#  Other Applications & Softwares  > Word Formatting & General >  >  Last line of text in fully justified paragraph

## ozbrian

Hi,

How do I fix the last line of a fully justified paragraph. I have sections where there are only two words in the last line and one word ends up aligned at the left edge and the second word is aligned to the right edge.

This is ridiculous but I can't find how to fix it. 

Any help would be appreciated.

example.jpg

----------


## ozbrian

I managed to find a solution elsewhere on-line.

-------------------------

Suzanne S. Barnhill posted;

This happens only if you have used the Distribute command (Ctrl+Shift+J) inadvertently instead of Justify (Ctrl+J) or (more likely) if the lines end in line breaks instead of paragraph breaks. You can easily see the difference if you display nonprinting characters (see http://word.mvps.org/FAQs/Formatting/NonPrintChars.htm).

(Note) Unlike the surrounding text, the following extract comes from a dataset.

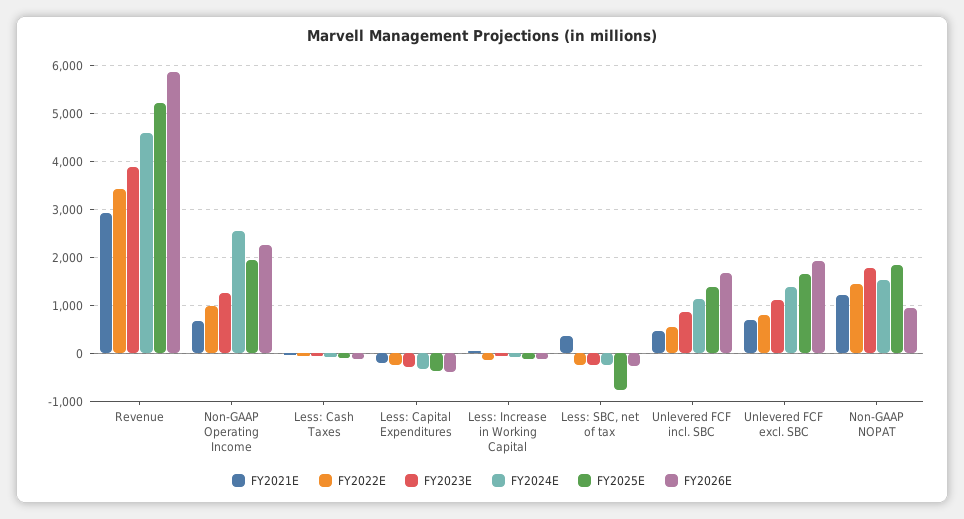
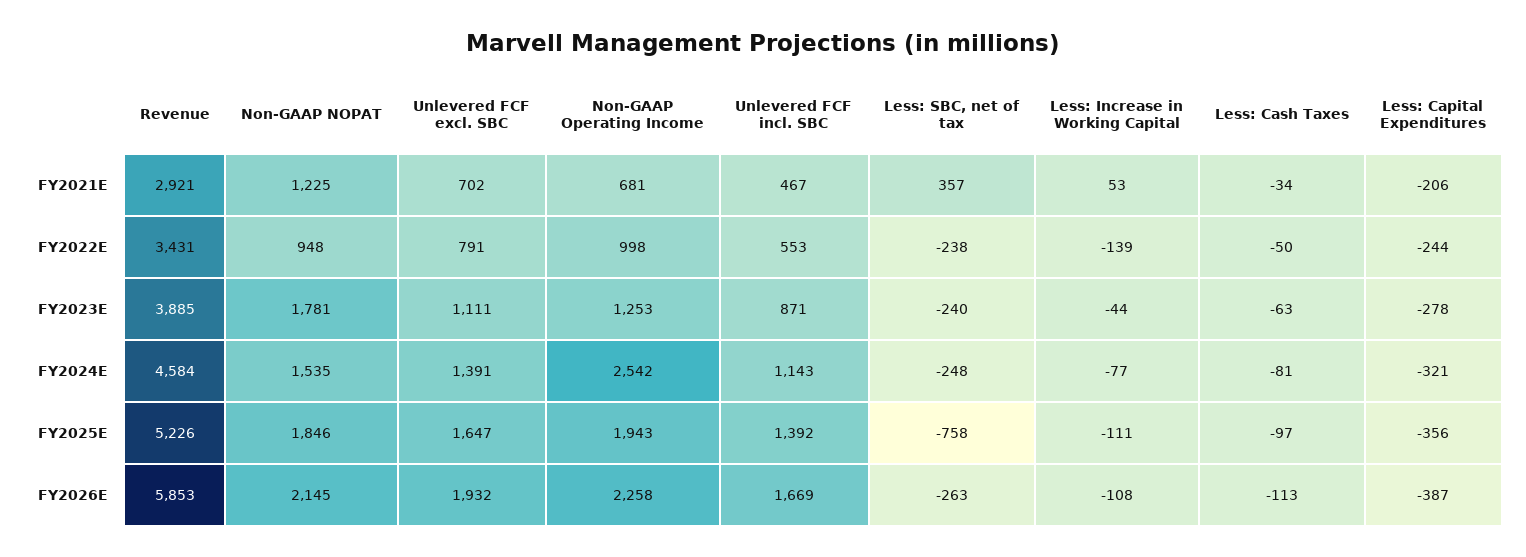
FY2022E, Non-GAAP NOPAT: 1400 -> 948
FY2026E, Non-GAAP NOPAT: 1000 -> 2145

If a line break is required, you can prevent the line from being justified in one of two ways:

1. To select this option for the entire document, check the box for "Don't expand character spaces on the line ending Shift-Return" on the Compatibility tab of Tools | Options.

2. To remedy the problem in a single instance, without affecting the rest of the document, press Tab before inserting the line break.

-------------------------

My problem was the word document I was using had line breaks (Shift-Return) instead of just paragraph breaks (Return).
We live and learn.

Thanks anyway.

----------